Добавить в цитаты Настройки чтения

Страница 52 из 58



Я думала, что к лету смогу уехать. Думала, несмотря на то, что уже осенью произошли очень тревожные события. 9 ноября Собрание приняло декрет, приказывающий эмигрантам немедленно возвратиться во Францию. Давался срок – до 1 января 1792 года. У того, кто не возвратится, будет конфисковано все имущество, их лишат пенсий, званий и чинов. А тот, кто посмеет вернуться тайно после указанного срока и будет уличен в этом, – того будут судить со всей строгостью как изменника родины.

Меня этот декрет, как мне казалось, ничуть не затрагивал. Я полагала, что меня уже давно нельзя назвать эмигранткой и лишить тех остатков имущества, которые я имела. Это была самая большая моя ошибка.

Наступил декабрь, и в Париж пришла зима. Выпал первый снег, тротуары были запорошены. Сена покрылась льдом, движение судов прекратилось. Баржи вмерзли в лед, и от этого с продуктами стало еще тяжелее. Торговцам приходилось перевозить товар с обозами, но на больших дорогах давно уже было небезопасно: там хозяйничали разбойники и голодные крестьяне, у которых новые власти изымали хлеб, а взамен давали кучу ассигнатов – ничего не стоящих бумажек.

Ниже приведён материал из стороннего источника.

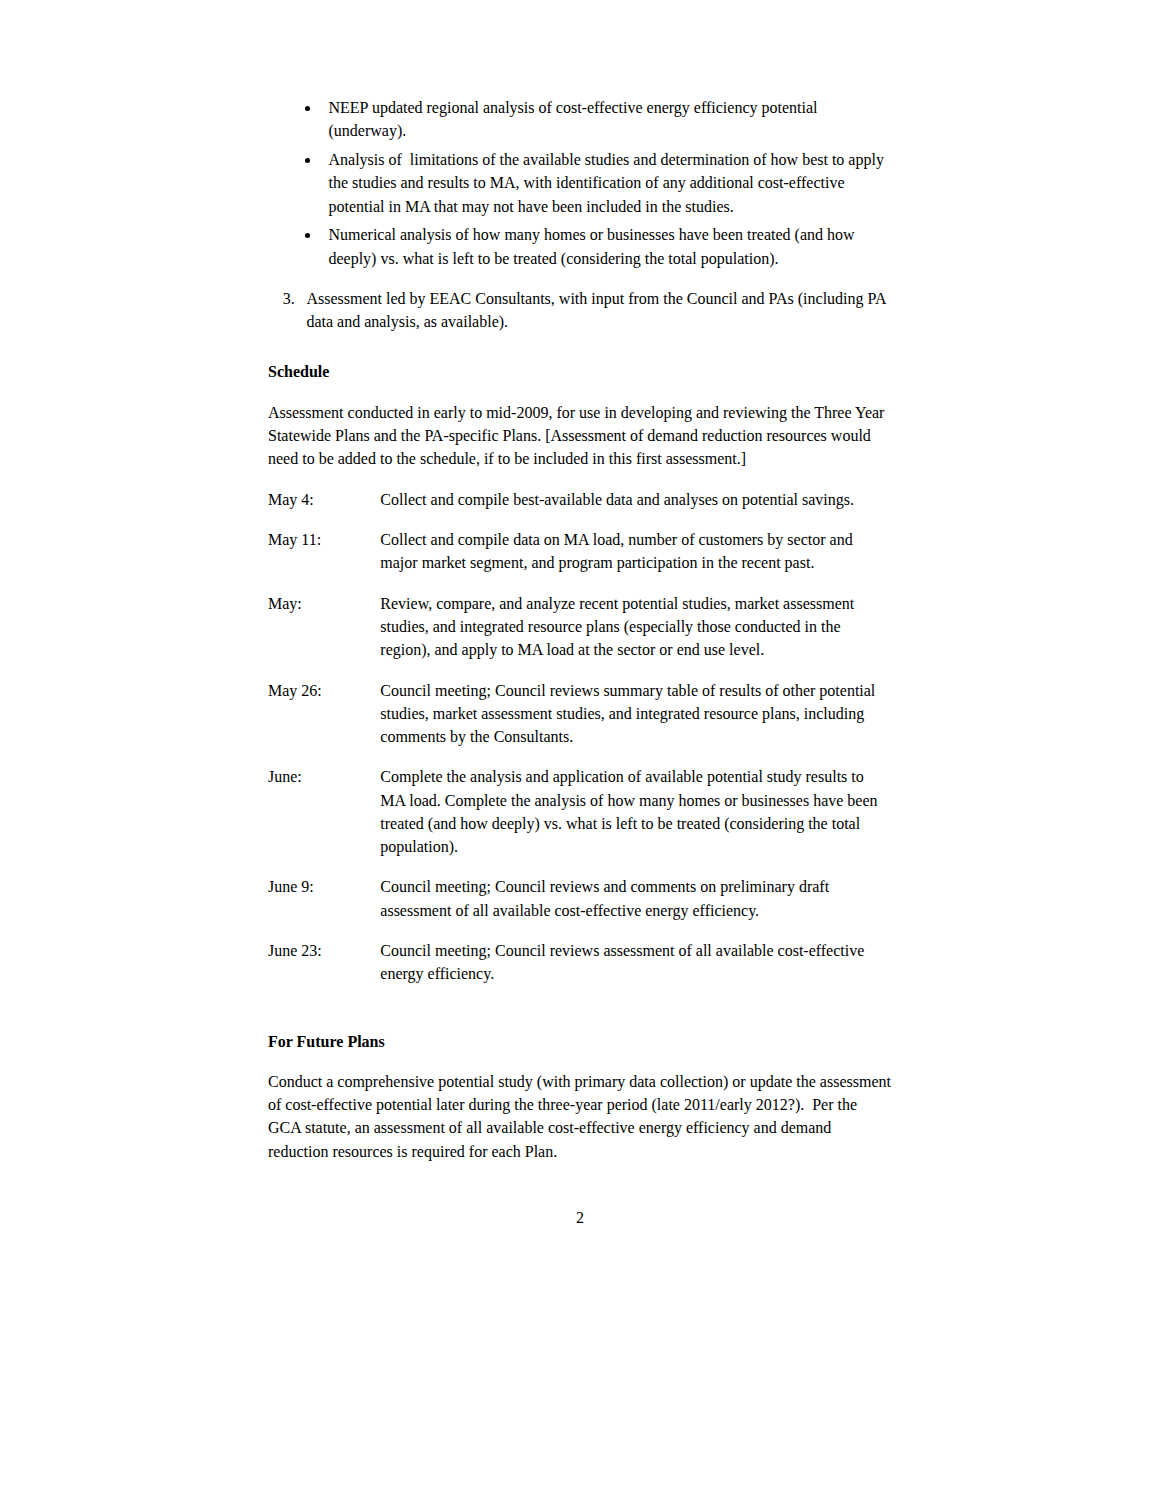NEEP updated regional analysis of cost-effective energy efficiency potential (underway).
Analysis of limitations of the available studies and determination of how best to apply the studies and results to MA, with identification of any additional cost-effective potential in MA that may not have been included in the studies.
Numerical analysis of how many homes or businesses have been treated (and how deeply) vs. what is left to be treated (considering the total population).
Assessment led by EEAC Consultants, with input from the Council and PAs (including PA data and analysis, as available).
Schedule
Assessment conducted in early to mid-2009, for use in developing and reviewing the Three Year Statewide Plans and the PA-specific Plans. [Assessment of demand reduction resources would need to be added to the schedule, if to be included in this first assessment.]
| May 4: | Collect and compile best-available data and analyses on potential savings. |
| May 11: | Collect and compile data on MA load, number of customers by sector and major market segment, and program participation in the recent past. |
| May: | Review, compare, and analyze recent potential studies, market assessment studies, and integrated resource plans (especially those conducted in the region), and apply to MA load at the sector or end use level. |
| May 26: | Council meeting; Council reviews summary table of results of other potential studies, market assessment studies, and integrated resource plans, including comments by the Consultants. |
| June: | Complete the analysis and application of available potential study results to MA load. Complete the analysis of how many homes or businesses have been treated (and how deeply) vs. what is left to be treated (considering the total population). |
| June 9: | Council meeting; Council reviews and comments on preliminary draft assessment of all available cost-effective energy efficiency. |
| June 23: | Council meeting; Council reviews assessment of all available cost-effective energy efficiency. |
For Future Plans
Conduct a comprehensive potential study (with primary data collection) or update the assessment of cost-effective potential later during the three-year period (late 2011/early 2012?). Per the GCA statute, an assessment of all available cost-effective energy efficiency and demand reduction resources is required for each Plan.
2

И вместе с зимой во Францию пришла новая беда – война. Не слухи уже, а реальный факт. 14 декабря Собрание объявило войну курфюрстам Трира и Майнца, на чьих землях располагались военные лагеря эмигрантов. Курфюрсты особой опасности не представляли. Но всем было понятно, что повлечет за собой этот шаг. За курфюрстов неизбежно вступятся Австрия, Пруссия, Швеция – и так до бесконечности… С подобных мелочей начинались все большие войны.

Я устала от всего этого. Зиму мне хотелось провести вне Парижа. К тому же, собираясь уехать в Вену, я должна была побывать в Сент-Элуа, привести все там в порядок. Я хотела попрощаться с этим чудесным замком. Хотела, чтобы на него еще раз посмотрел Жанно. Запомнил его. Ведь на земле больше не было места, которое было бы мне дороже, чем это.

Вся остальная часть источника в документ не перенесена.